In [9]:
import pyspark
from pyspark.sql import SparkSession
from pyspark.sql import types
from pyspark.sql.functions import *
import pyspark.sql.functions as F

In [10]:
spark = SparkSession.builder \
    .master("local[*]") \
    .appName('test') \
    .getOrCreate()


### Question 1: 

**Install Spark and PySpark** 

- Install Spark
- Run PySpark
- Create a local spark session
- Execute spark.version.

What's the output?

In [11]:
spark.version

'3.3.2'

**Ans:** 3.3.2

### Question 2: 

**HVFHW June 2021**

Read it with Spark using the same schema as we did in the lessons.</br> 
We will use this dataset for all the remaining questions.</br>
Repartition it to 12 partitions and save it to parquet.</br>
What is the average size of the Parquet (ending with .parquet extension) Files that were created (in MB)?
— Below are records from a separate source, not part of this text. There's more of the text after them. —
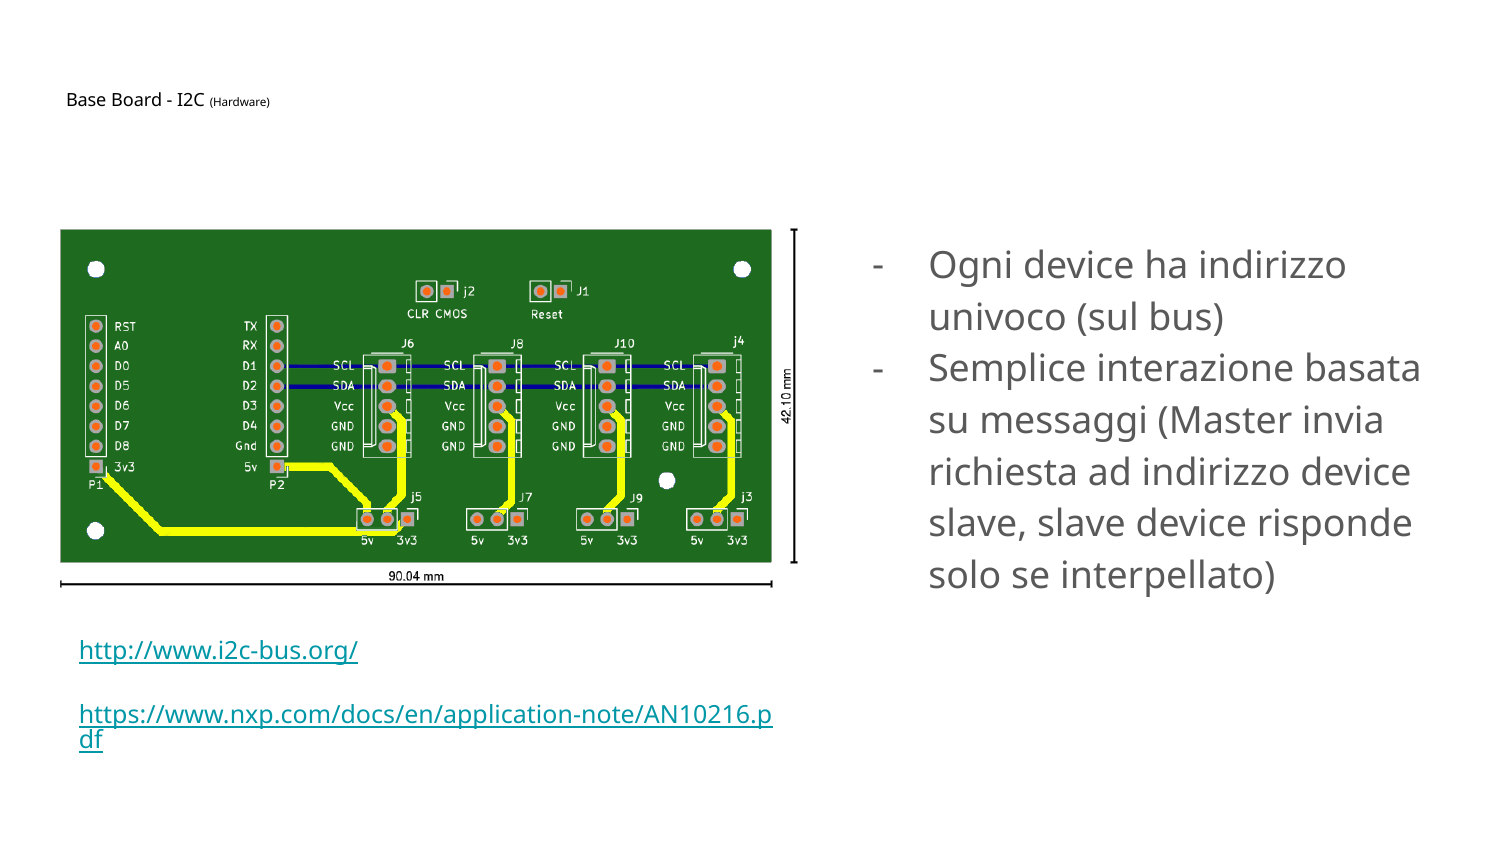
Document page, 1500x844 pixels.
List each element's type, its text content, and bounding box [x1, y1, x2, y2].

title Base Board - I2C (Hardware) [51, 72, 1449, 167]
picture [51, 134, 839, 595]
list Ogni device ha indirizzo univoco (sul bus) Semplice interazione basata su messaggi (Master invia richiesta ad indirizzo device slave, slave device risponde solo se interpellato) [838, 218, 1449, 804]
text_box http://www.i2c-bus.org/ https://www.nxp.com/docs/en/application-note/AN10216.pdf [63, 619, 799, 778]
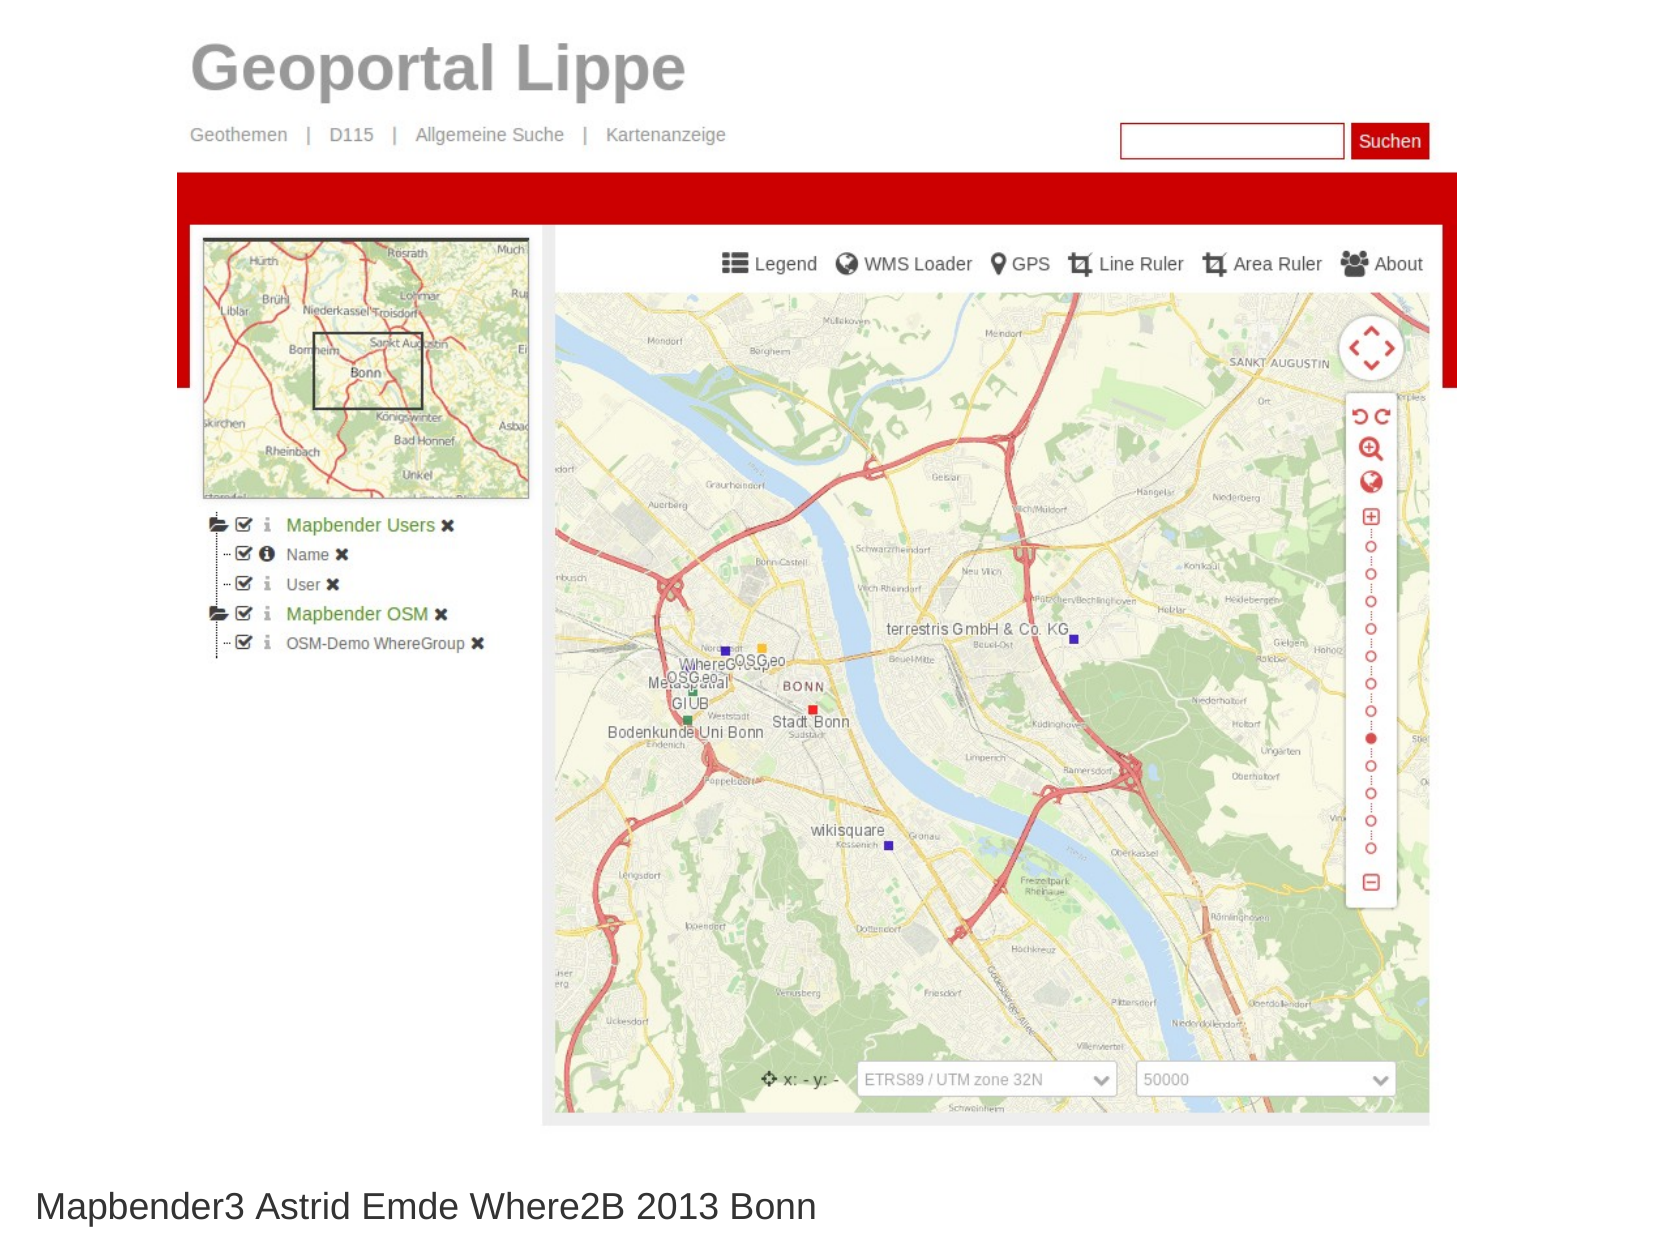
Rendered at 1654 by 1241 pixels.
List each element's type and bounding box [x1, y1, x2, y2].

picture [177, 29, 1457, 1152]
Select the answer which most closely matches.</br>

In [12]:
# !wget https://github.com/DataTalksClub/nyc-tlc-data/releases/download/fhvhv/fhvhv_tripdata_2021-06.csv.gz

In [13]:
schema = types.StructType([
    types.StructField('dispatching_base_num', types.StringType(), True), 
    types.StructField('pickup_datetime', types.TimestampType(), True), 
    types.StructField('dropoff_datetime', types.TimestampType(), True), 
    types.StructField('PULocationID', types.IntegerType(), True), 
    types.StructField('DOLocationID', types.IntegerType(), True), 
    types.StructField('SR_Flag', types.DoubleType(), True),
    types.StructField('Affiliated_base_number', types.StringType(), True)
])

In [14]:
df_fhvhv = spark.read \
    .option("header", "true") \
    .schema(schema) \
    .csv('fhvhv_tripdata_2021-06.csv.gz')

In [15]:
df_fhvhv = df_fhvhv.repartition(12)

In [16]:
df_fhvhv.write.parquet('fhvhv/2021/06')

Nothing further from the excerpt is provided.